• WHAT THE TASK ASKS
In the data below, find each line that contains the word "using" and copy it.

• Collected data
━━━━━━━━━━━━━━━━━━━━━━━━━━━━━━

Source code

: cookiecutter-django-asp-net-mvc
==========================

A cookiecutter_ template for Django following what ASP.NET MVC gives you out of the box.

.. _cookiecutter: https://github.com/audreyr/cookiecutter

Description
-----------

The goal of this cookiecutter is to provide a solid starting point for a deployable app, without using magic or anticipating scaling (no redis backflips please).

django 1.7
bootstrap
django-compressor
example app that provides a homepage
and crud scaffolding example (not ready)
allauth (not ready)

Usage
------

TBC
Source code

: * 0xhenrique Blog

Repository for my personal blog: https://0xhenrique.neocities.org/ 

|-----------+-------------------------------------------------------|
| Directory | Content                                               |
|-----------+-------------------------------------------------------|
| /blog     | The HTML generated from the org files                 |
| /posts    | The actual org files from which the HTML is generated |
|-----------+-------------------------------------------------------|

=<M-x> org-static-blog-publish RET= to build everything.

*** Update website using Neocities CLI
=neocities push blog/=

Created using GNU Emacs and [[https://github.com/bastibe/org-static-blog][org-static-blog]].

━━━━━━━━━━━━━━━━━━━━━━━━━━━━━━

• TASK RESULT
The goal of this cookiecutter is to provide a solid starting point for a deployable app, without using magic or anticipating scaling (no redis backflips please).
*** Update website using Neocities CLI
Created using GNU Emacs and [[https://github.com/bastibe/org-static-blog][org-static-blog]].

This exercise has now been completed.